This could represent a significant opportunity for Indian generic companies, which are adopting increasingly aggressive strategies in the US to capture a chunk of the rapidly growing pharma market, challenging product’s patent to prepone their entrance in the market.

“This is a very positive move for the Indian pharma industry,” said Dilip G Shah, secretary general, Indian Pharma Alliance (IPA). “The decision may make it harder to obtain a United States patent, and existing United States patents will be subject to an immediate enhanced threat by re-examination.” In its judgement, the US Supreme court defined non-obviousness —one of the three conditions to the grant of a patent— in a more narrow and rigid way. This move will affect primarily patents for incremental innovations, new forms of existing drugs, often considered as ‘weak patents’, and challenged by the generic industry. It’s the case of Astra Zeneca’s patent on Nexium, which has been challenged by generic pharma companies, including India’s Ranbaxy and Dr Reddy’s Lab. Facing the loss of patent protection and competition from generic manufacturers, the UK drug giant developed a new version of its blockbuster ulcer drug, claiming enhanced efficacy over the off-patent old version of the drug. With $3.44 billion sales in the US, Nexium was the second best selling drug in 2005, after Pfizer’s Lipitor.
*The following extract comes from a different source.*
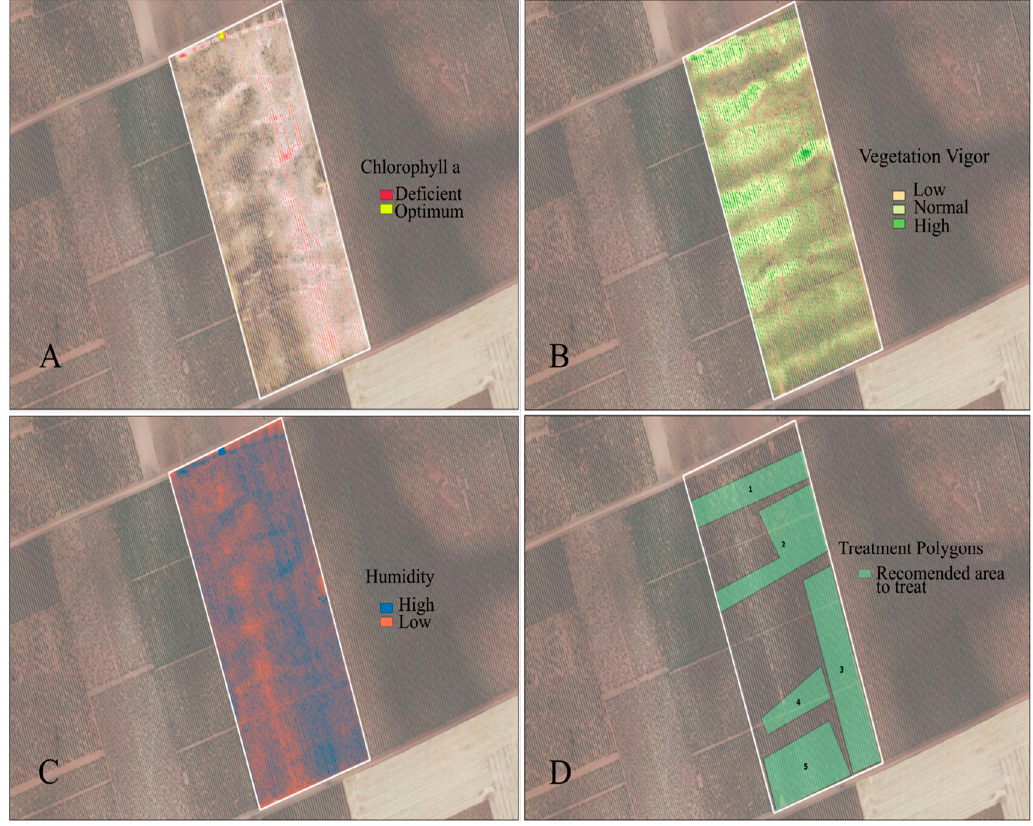
Figure 7. Drone generated maps for olive crop using QGIS. ( A ) Map for ‘chlorophyll a’ representation generated based on GNDVI. ( B ) Map for vegetation status generated based on NDVI. ( C ) Map for humidity contents of the crop generated based on NDWI. ( D ) Representation of recommended treatment zones in the crop field. (Images facilitated by MC Biofertilizantes).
“The US Court judgement determined the grounds for non-obviousness by assessing the predictability of the results,” said Gopakumar G Nair, an industry expert on patents. In the case of Nexium, the results from adding an excipient to the old molecule, was known, argue generic companies.
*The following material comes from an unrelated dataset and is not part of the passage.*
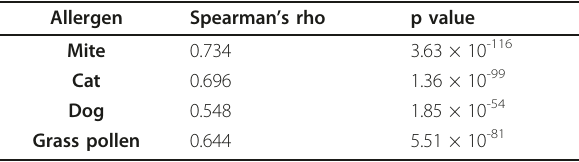
Table 3 Correlation between SPT-WMD (mm) and sIgE levels (kU A /l) for each allergen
If AstraZeneca’s patent is invalidated by the US Court, the generic company which was the first to file a patent challenge will stand to benefit from a 180-day exclusivity period in the US market. This means a windfall of revenues. For instance, Ranbaxy Lab’s generic version of Glaxo-SmithKline’s antibiotic drug Ceftin, launched with exclusivity in March 2002, had garnered around $100 million in 2002, according to Ranbaxy.